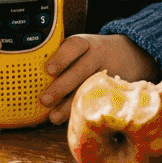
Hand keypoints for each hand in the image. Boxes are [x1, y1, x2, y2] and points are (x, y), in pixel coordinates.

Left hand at [37, 34, 159, 124]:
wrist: (131, 55)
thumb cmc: (93, 54)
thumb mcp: (82, 48)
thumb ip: (62, 58)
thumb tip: (30, 76)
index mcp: (86, 43)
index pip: (74, 45)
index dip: (61, 57)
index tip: (49, 70)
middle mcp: (98, 56)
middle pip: (81, 69)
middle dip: (62, 86)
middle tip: (45, 99)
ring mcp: (109, 73)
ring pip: (90, 88)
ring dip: (71, 104)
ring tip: (54, 116)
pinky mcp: (115, 89)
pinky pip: (100, 100)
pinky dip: (85, 110)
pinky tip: (73, 119)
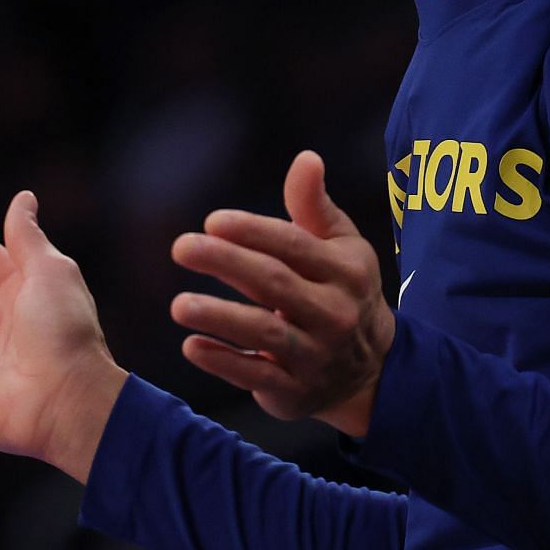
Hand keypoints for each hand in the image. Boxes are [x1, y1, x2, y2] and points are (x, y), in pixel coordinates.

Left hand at [170, 149, 393, 435]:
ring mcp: (316, 355)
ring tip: (178, 305)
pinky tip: (193, 346)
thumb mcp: (340, 246)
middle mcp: (334, 313)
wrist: (371, 370)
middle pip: (274, 283)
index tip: (213, 221)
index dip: (253, 231)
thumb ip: (314, 205)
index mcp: (345, 271)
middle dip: (225, 263)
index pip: (294, 245)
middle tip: (181, 247)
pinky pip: (257, 375)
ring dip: (218, 317)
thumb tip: (306, 158)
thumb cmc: (343, 290)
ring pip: (263, 332)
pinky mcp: (296, 391)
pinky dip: (223, 362)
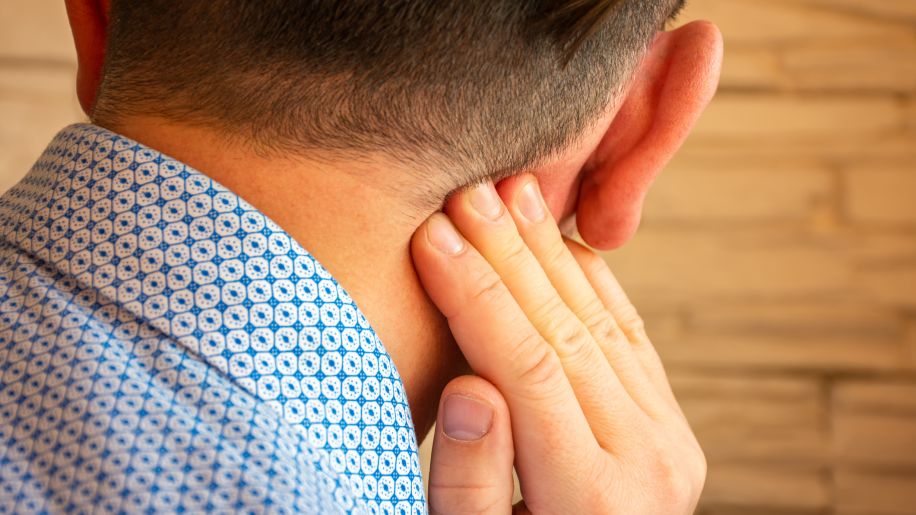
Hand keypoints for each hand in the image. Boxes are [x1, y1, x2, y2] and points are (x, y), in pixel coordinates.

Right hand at [411, 175, 704, 513]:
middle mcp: (648, 463)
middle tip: (467, 193)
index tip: (432, 237)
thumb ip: (473, 480)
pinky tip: (561, 238)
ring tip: (512, 193)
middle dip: (510, 257)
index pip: (528, 371)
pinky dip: (594, 281)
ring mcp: (669, 439)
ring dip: (552, 253)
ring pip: (602, 324)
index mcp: (593, 501)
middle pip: (567, 334)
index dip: (475, 298)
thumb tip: (472, 384)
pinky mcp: (670, 424)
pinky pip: (630, 336)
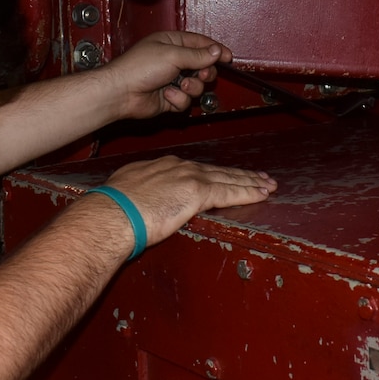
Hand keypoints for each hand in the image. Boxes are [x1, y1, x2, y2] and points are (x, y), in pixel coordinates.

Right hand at [93, 156, 276, 247]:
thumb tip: (143, 202)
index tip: (226, 175)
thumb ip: (143, 193)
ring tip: (267, 185)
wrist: (111, 213)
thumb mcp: (127, 191)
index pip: (197, 169)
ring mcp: (189, 177)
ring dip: (249, 182)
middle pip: (217, 170)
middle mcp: (178, 166)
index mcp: (162, 166)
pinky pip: (229, 192)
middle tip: (259, 177)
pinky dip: (247, 193)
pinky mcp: (197, 192)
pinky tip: (261, 194)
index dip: (215, 173)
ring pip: (228, 178)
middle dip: (239, 174)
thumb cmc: (112, 209)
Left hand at [95, 31, 233, 119]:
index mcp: (172, 43)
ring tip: (179, 86)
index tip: (228, 57)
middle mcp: (172, 61)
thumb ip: (197, 55)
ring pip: (196, 87)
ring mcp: (171, 80)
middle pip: (202, 67)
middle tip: (201, 75)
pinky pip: (185, 101)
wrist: (121, 92)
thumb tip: (216, 52)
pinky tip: (166, 95)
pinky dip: (177, 100)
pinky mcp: (169, 98)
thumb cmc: (138, 68)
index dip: (215, 50)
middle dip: (204, 73)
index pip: (200, 44)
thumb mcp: (172, 55)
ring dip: (190, 88)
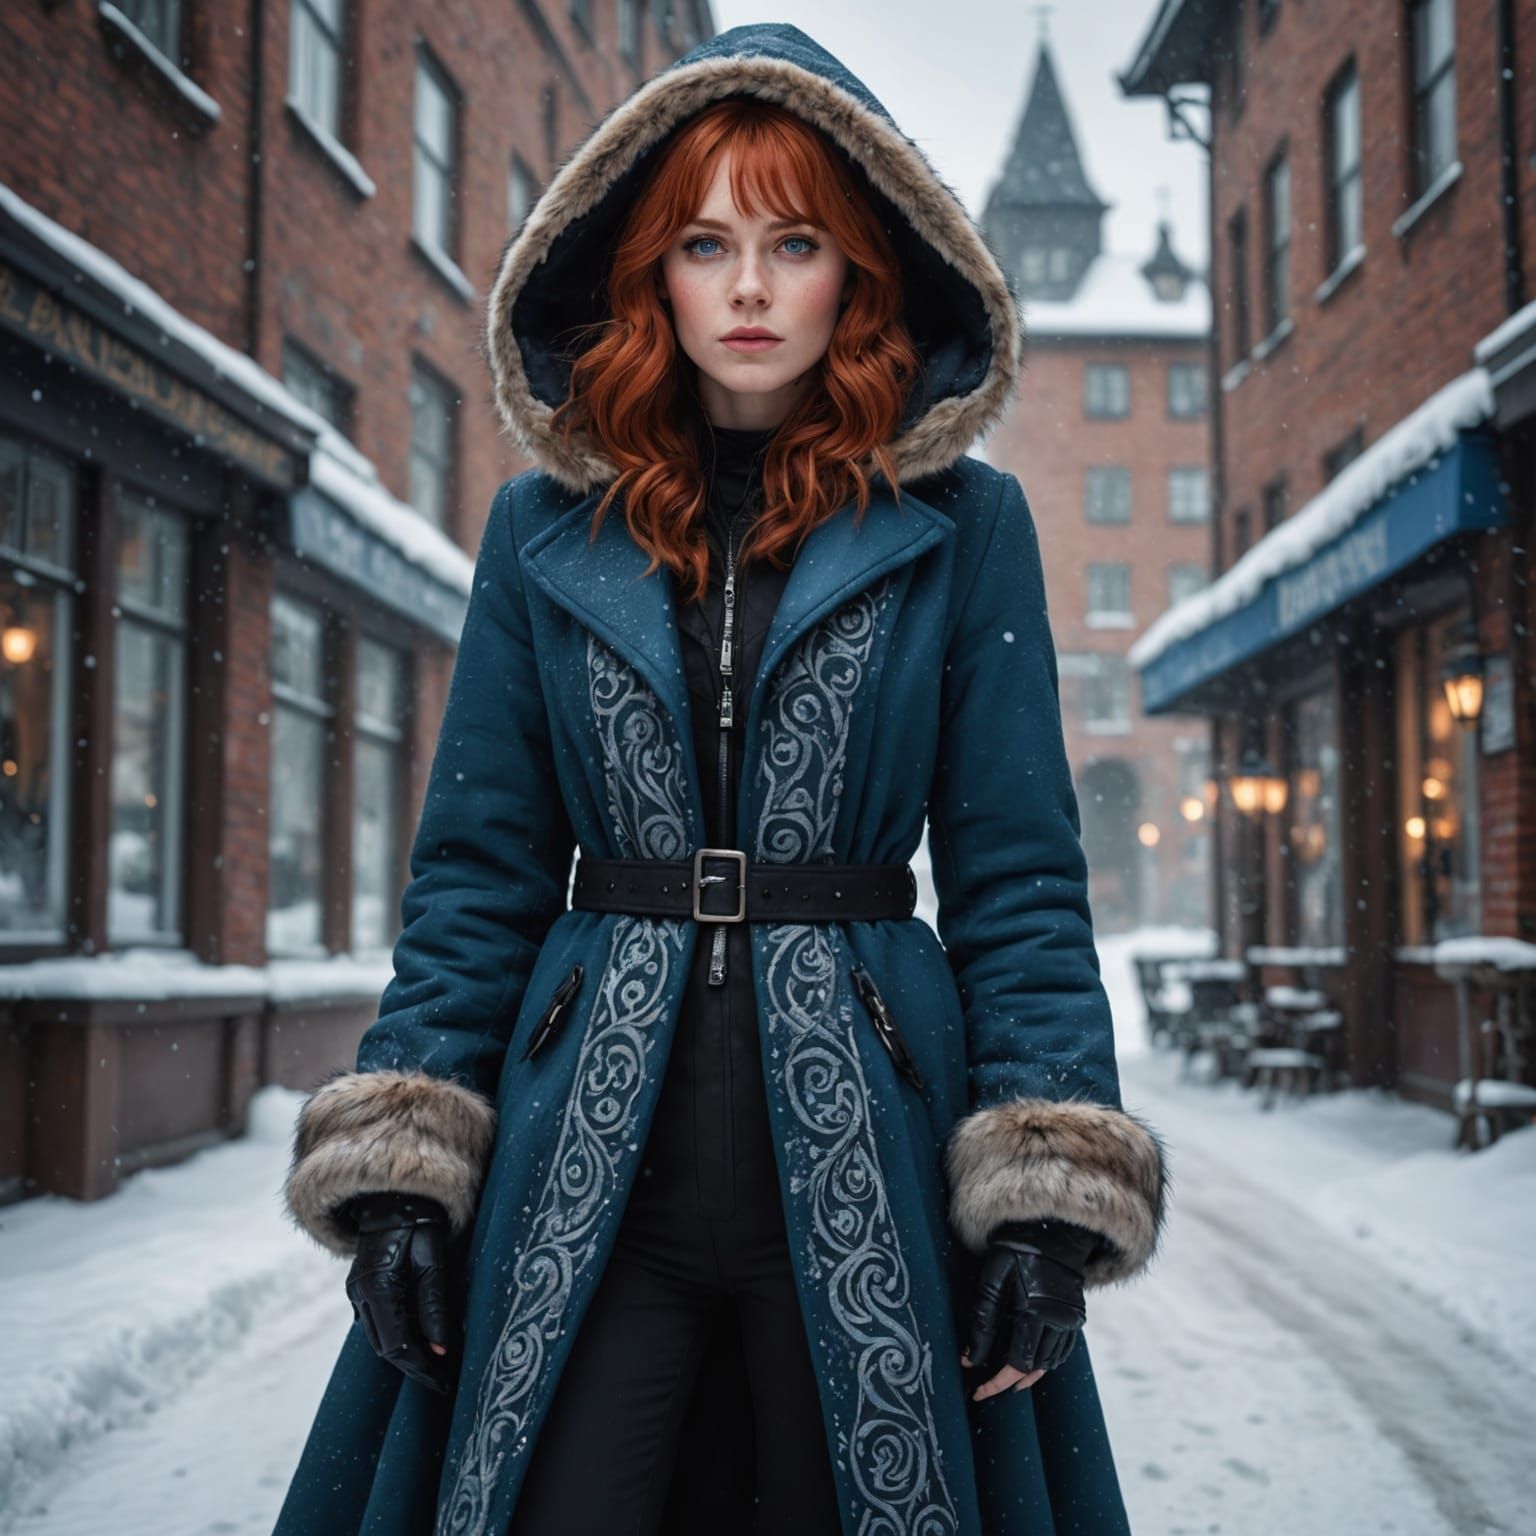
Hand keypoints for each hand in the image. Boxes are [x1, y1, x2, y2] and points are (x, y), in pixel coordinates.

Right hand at [342, 1191, 456, 1395]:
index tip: (445, 1383)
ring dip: (406, 1356)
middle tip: (444, 1383)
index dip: (421, 1369)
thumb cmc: (420, 1222)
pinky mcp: (361, 1288)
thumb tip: (439, 1350)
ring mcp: (356, 1292)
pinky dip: (398, 1338)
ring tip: (436, 1369)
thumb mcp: (433, 1259)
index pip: (397, 1347)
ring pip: (379, 1339)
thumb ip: (434, 1304)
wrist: (395, 1195)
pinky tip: (420, 1342)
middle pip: (385, 1349)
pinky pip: (378, 1324)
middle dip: (414, 1369)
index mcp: (376, 1289)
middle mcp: (359, 1295)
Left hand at [960, 1217, 1096, 1400]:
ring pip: (1051, 1362)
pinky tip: (1031, 1360)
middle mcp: (1059, 1321)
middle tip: (986, 1387)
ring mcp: (1072, 1319)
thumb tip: (969, 1359)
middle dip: (1009, 1381)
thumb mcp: (992, 1281)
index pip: (1017, 1363)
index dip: (996, 1382)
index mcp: (1036, 1312)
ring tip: (1006, 1379)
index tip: (977, 1392)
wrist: (1050, 1228)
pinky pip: (1064, 1350)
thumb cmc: (1014, 1251)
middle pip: (1035, 1368)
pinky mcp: (1077, 1314)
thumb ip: (982, 1321)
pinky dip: (1047, 1361)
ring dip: (1029, 1374)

→ **What the task requires**:
Give back the material word for word, without images.

→ **Written response**:
Hand keypoints for each hand in the image. Boxes are [x1, y1, x2, y2] and points are (x, y), in pixel coordinates.

Left hand at [37, 34, 159, 124]:
wrist: (131, 55)
thumb cmc: (93, 54)
thumb mcp: (82, 48)
thumb ip: (62, 58)
thumb tip: (30, 76)
index mcp: (86, 43)
index pip: (74, 45)
index dip: (61, 57)
index tip: (49, 70)
middle mcp: (98, 56)
middle pip: (81, 69)
middle dip: (62, 86)
middle tip: (45, 99)
ring mcp: (109, 73)
ring pip: (90, 88)
ring dip: (71, 104)
ring tip: (54, 116)
pinky mcp: (115, 89)
pinky pip: (100, 100)
pinky dip: (85, 110)
pinky tip: (73, 119)
Hand keypoints for each hand in the image. Boxes are [x1, y1, x2, y2] and points are (x, y), in pixel coordinates.

Left hand at [170, 149, 393, 435]:
ring mcp: (316, 355)
ring tip: (178, 305)
pinky tip: (193, 346)
thumb mcp: (340, 246)
middle mcp: (334, 313)
wrist: (371, 370)
middle pip: (274, 283)
index tip: (213, 221)
index dip: (253, 231)
thumb ip: (314, 205)
index mcp: (345, 271)
middle dip: (225, 263)
index pip: (294, 245)
middle tip: (181, 247)
pinky pip: (257, 375)
ring dip: (218, 317)
thumb tip: (306, 158)
thumb cmc: (343, 290)
ring pip: (263, 332)
pinky mcp: (296, 391)
pinky dip: (223, 362)
Hand keypoints for each hand in the image. Boxes are [x1, y1, x2, y2] and points are (x, y), in pixel coordinates.

Right hand at [411, 175, 704, 513]:
middle mcp: (648, 463)
middle tip: (467, 193)
index tip: (432, 237)
thumb ip: (473, 480)
pinky tip: (561, 238)
ring tip: (512, 193)
middle dip: (510, 257)
index pip: (528, 371)
pinky dip: (594, 281)
ring mcp: (669, 439)
ring dip: (552, 253)
ring pip: (602, 324)
index mcp: (593, 501)
middle pip: (567, 334)
index dip: (475, 298)
thumb tip: (472, 384)
pinky mcp: (670, 424)
pinky pip: (630, 336)
Hand keypoints for each hand in the image. Boxes are [x1, y1, x2, y2] and points are (x, y), in pixel coordinates.

Right hand at [93, 156, 276, 247]:
thumb tip: (143, 202)
index tip: (226, 175)
thumb ip: (143, 193)
ring tip: (267, 185)
wrist: (111, 213)
thumb mcp: (127, 191)
index pip: (197, 169)
ring mcp: (189, 177)
ring dip: (249, 182)
middle pip: (217, 170)
middle mcp: (178, 166)
index mcp: (162, 166)
pinky pip: (229, 192)
middle tip: (259, 177)
pinky dip: (247, 193)
pinky mcp: (197, 192)
pinky tip: (261, 194)
index dip: (215, 173)
ring pip: (228, 178)
middle dip: (239, 174)
thumb cmc: (112, 209)
Left hand at [95, 31, 233, 119]:
index mcp: (172, 43)
ring tip: (179, 86)
index tip: (228, 57)
middle mcp: (172, 61)
thumb ip: (197, 55)
ring pip: (196, 87)
ring mcp: (171, 80)
middle pip: (202, 67)
middle tip: (201, 75)
pinky pip: (185, 101)
wrist: (121, 92)
thumb tip: (216, 52)
pinky tip: (166, 95)
pinky dip: (177, 100)
pinky mcp: (169, 98)
thumb cmc: (138, 68)
index dip: (215, 50)
middle dip: (204, 73)
index pip: (200, 44)
thumb mcp: (172, 55)
ring dip: (190, 88)
Hand keypoints for each hand in the image. Boxes are [x1, y1, x2, y2] and points are (x, y), in pixel coordinates.

Right hand at [342, 1191, 456, 1395]:
index tip: (445, 1383)
ring dip: (406, 1356)
middle tip: (444, 1383)
index dip: (421, 1369)
thumb cmc: (420, 1222)
pinky mcp: (361, 1288)
thumb tip: (439, 1350)
ring mcp: (356, 1292)
pinky dip: (398, 1338)
ring tip: (436, 1369)
thumb mcp: (433, 1259)
index pip: (397, 1347)
ring pip: (379, 1339)
thumb ip: (434, 1304)
wrist: (395, 1195)
pinky tip: (420, 1342)
middle pip: (385, 1349)
pinky pip: (378, 1324)
middle dip: (414, 1369)
index mcp: (376, 1289)
middle mcp: (359, 1295)
Left hand at [960, 1217, 1096, 1400]:
ring pip: (1051, 1362)
pinky tip: (1031, 1360)
middle mcp: (1059, 1321)
middle tip: (986, 1387)
ring mcp: (1072, 1319)
thumb tip: (969, 1359)
middle dip: (1009, 1381)
thumb mcp: (992, 1281)
index pip: (1017, 1363)
index dip: (996, 1382)
index mcp: (1036, 1312)
ring tip: (1006, 1379)
index tip: (977, 1392)
wrist: (1050, 1228)
pinky pip: (1064, 1350)
thumb cmc: (1014, 1251)
middle pip: (1035, 1368)
pinky mcp: (1077, 1314)
thumb ip: (982, 1321)
pinky dip: (1047, 1361)
ring dip: (1029, 1374)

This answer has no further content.